[The data]:
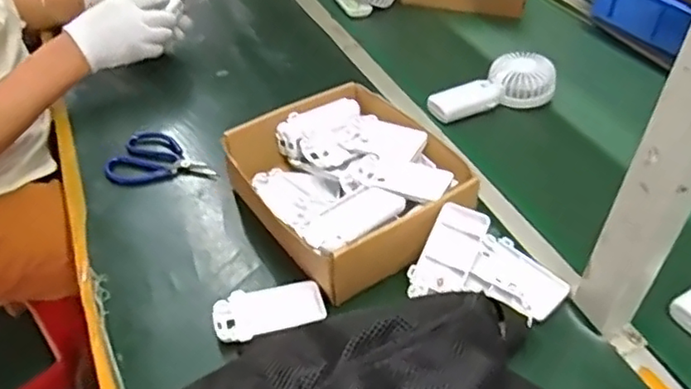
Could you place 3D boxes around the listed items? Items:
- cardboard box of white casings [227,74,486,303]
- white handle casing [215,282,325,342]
[{"bbox_3d":[0.000,-0.009,0.633,0.192,0.074,0.221,-24,46,-26],"label":"cardboard box of white casings"},{"bbox_3d":[-0.069,0.105,0.554,0.097,0.018,0.046,-13,42,-15],"label":"white handle casing"}]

[Work instructions]: Write out each line of the data exactly; the images should be left out.

[Your response]:
Could you place 3D boxes around the listed items? Items:
- cardboard box of white casings [227,74,486,303]
- white handle casing [215,282,325,342]
[{"bbox_3d":[0.000,-0.009,0.633,0.192,0.074,0.221,-24,46,-26],"label":"cardboard box of white casings"},{"bbox_3d":[-0.069,0.105,0.554,0.097,0.018,0.046,-13,42,-15],"label":"white handle casing"}]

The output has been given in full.